In 1949 the 149 million residents of the U.S. consumed 4.97 trillion cubic feet (Tcf) of natural gas. In 2020 the population had increased to about 330 million, more than double, but gas use had soared by a factor of six to 30.48 Tcf.

US natural gas consumption growth vs population growth
(Source: U.S. Energy Information Administration)

The per capita increase is not surprising. The U.S. economy grew in spectacular fashion during that period, and there are many more uses for natural gas in the modern world.

It is, however, interesting to see how usage has changed. Since 2000 volumes dedicated to industrial, commercial and residential uses have pretty much held steady. Natural gas use for electrical power generation, however, has more than doubled.

Ramanan Krishnamoorti, chief energy officer with the University of Houston, pointed to two major components of electricity generation that align with natural gas. The first is how gas has been used to substitute for coal in base load power, which is the minimum level of demand on an electric grid over a particular period (a week, for example). Gas is also valuable because it can be used for peak or on-demand power. This could be the case during a summer heat wave, when demand is high to keep air conditioning units functioning. So when demand picks up, natural gas can rapidly respond to it, unlike wind power during non-windy conditions or solar power at night.

“The second component of this transformation from the shale revolution has been how we use natural gas in other industries,” Krishnamoorti said. “For instance, the entire plastics industry is largely [dependent on] natural gas rather than crude oil. Until 2005-2006, almost all chemicals and plastics were made from crude oil. Natural gas was usually just burned for fuel value.”

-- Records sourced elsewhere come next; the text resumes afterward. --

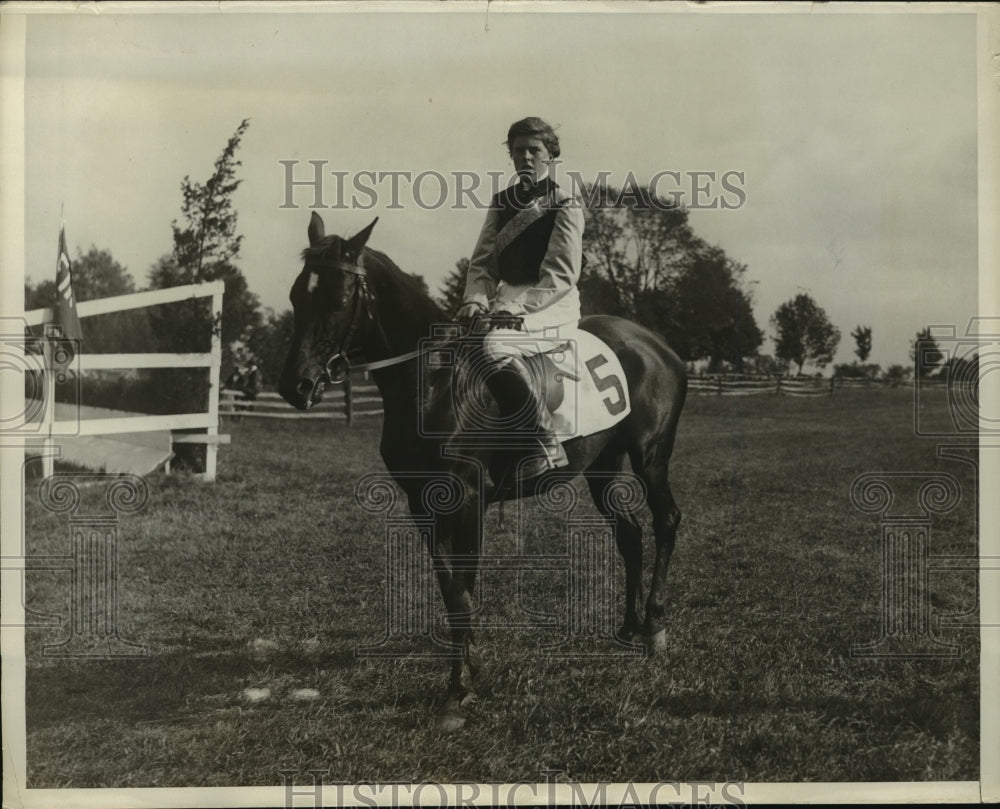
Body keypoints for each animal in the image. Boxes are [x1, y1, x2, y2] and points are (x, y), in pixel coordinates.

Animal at [280, 211, 688, 728]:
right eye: (296, 295)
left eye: (336, 298)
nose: (294, 386)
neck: (435, 382)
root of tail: (658, 344)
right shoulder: (421, 506)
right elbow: (452, 591)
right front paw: (468, 672)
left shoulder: (469, 500)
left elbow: (462, 593)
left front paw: (459, 689)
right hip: (602, 468)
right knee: (630, 534)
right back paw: (630, 628)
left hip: (651, 456)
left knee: (665, 521)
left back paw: (654, 628)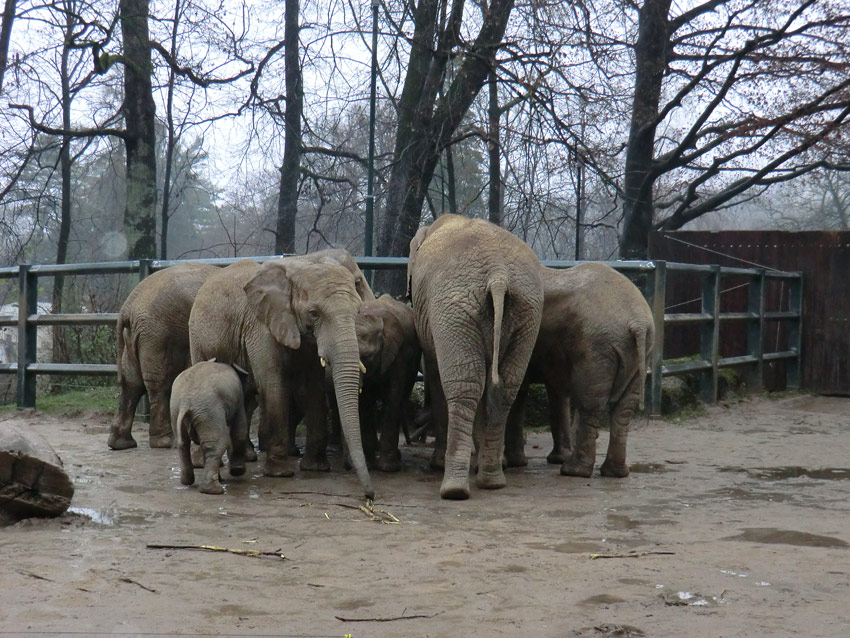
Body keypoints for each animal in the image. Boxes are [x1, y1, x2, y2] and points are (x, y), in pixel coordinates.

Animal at [168, 360, 248, 496]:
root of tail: (185, 401)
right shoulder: (239, 398)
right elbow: (240, 430)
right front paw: (237, 471)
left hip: (177, 410)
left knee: (183, 444)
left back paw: (187, 481)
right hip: (209, 411)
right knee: (218, 443)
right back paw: (214, 490)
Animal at [189, 251, 374, 504]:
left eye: (357, 311)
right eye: (314, 313)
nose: (369, 495)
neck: (304, 262)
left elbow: (314, 388)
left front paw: (315, 468)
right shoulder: (261, 326)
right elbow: (274, 385)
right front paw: (279, 473)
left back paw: (243, 460)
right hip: (197, 335)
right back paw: (203, 463)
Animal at [406, 218, 544, 502]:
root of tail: (498, 275)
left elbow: (435, 374)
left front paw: (436, 465)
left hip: (455, 311)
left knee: (463, 387)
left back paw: (454, 489)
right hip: (527, 312)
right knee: (505, 389)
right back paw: (492, 480)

How US natural gas consumption has changed
(Source: U.S. Energy Information Administration)

The transition to gas as the leading fuel for electric power generation happened because utilities chose to purchase natural gas instead of coal. Those decisions were based on sound economics and are directly linked to the effects of the shale revolution. The constant in the charts can be seen starting in 2005-2006. A sharp increase in shale gas production brings down the price of natural gas, triggering a sharp increase in consumption.

US electricity generation by source
(Source: U.S. Energy Information Administration, data as of February 2021)

As of 2021, natural gas accounted for more than 40% of electrical generation in the U.S., more than double that of all renewable fuels combined, as well as nuclear power and coal. Nuclear power capacity reached its peak in 1990 and generation topped out in 2004. A new nuclear reactor has not come online in the U.S. since 2016. Two reactors, the first to be built from scratch in the last 30 years, are under construction in Georgia, but they are years overdue and billions of dollars over budget. Coal consumption for electricity generation fell 53% between 2011 and 2020 as the price of natural gas fell.

Total electrical generation by renewable sourceswhich include wind, solar, wood, landfill gas, other types of biomass, geothermal and hydroelectrichas grown by 54% since 2011. That means the substitution of cleaner fuels like natural gas and renewables for dirty fuels like coal has been underway for a decade.

natural gas transmission and distribution pipelines
(Source: Rextag)

More burn for the buck

The economics of energy have been favorable to natural gas, hence its growing share of the energy mix for power generation. But it’s more than that.

One of the major impacts of the shale revolution was that crude oil and natural gas production no longer moved in lockstep, so neither did oil and gas prices (read "A Sense of Security"). When unconventional production methods allowed energy companies to drill specifically for natural gas in shale fields, production of gas was no longer restricted to associated gas (the gas that comes with oil production).

Prior to 2005-2006, the price ratio of gas and oil was 1:7. In other words, if the benchmark measurement of gas, 1 million British thermal units (MMBtu), cost $1, then the benchmark measurement of oil, a 42-gallon barrel, would cost $7. This was largely consistent with the calorific value of gas and oila barrel of oil corresponds to about 6 MMBtu.

To grasp how much has changed, consider that the price of a barrel of crude oil at the start of the fourth quarter of 2021 was about $78. By the pre-shale revolution 1:7 ratio, the price of natural gas should have been $11.14/MMBtu.

Not even close.

At $5.84/MMBtu, the price of gas was about half of that, even as it was experiencing an unusual uptick on the market. The ratio was above 1:13, very much to the advantage of consumers.

And it’s not just the market price.

“You get much higher calorific value than you get out of crude oil,” Krishnamoorti said.

When it comes to the essential requirements of on-demand electricity, natural gas offers advantages in conductivity and storage as well—and not just compared to crude oil but compared to any fuel in the mix today.

“Cent for cent,” he said, “natural gas provides both more storage and kilowatts than crude oil, coal or any of the renewables.”

The upshot

  • Natural gas has assumed an ever-greater role in the U.S. energy system and in electric power generation in particular.

  • The reasons are abundance and affordability.

  • Natural gas provides energy more cheaply than any other major U.S. fuel source.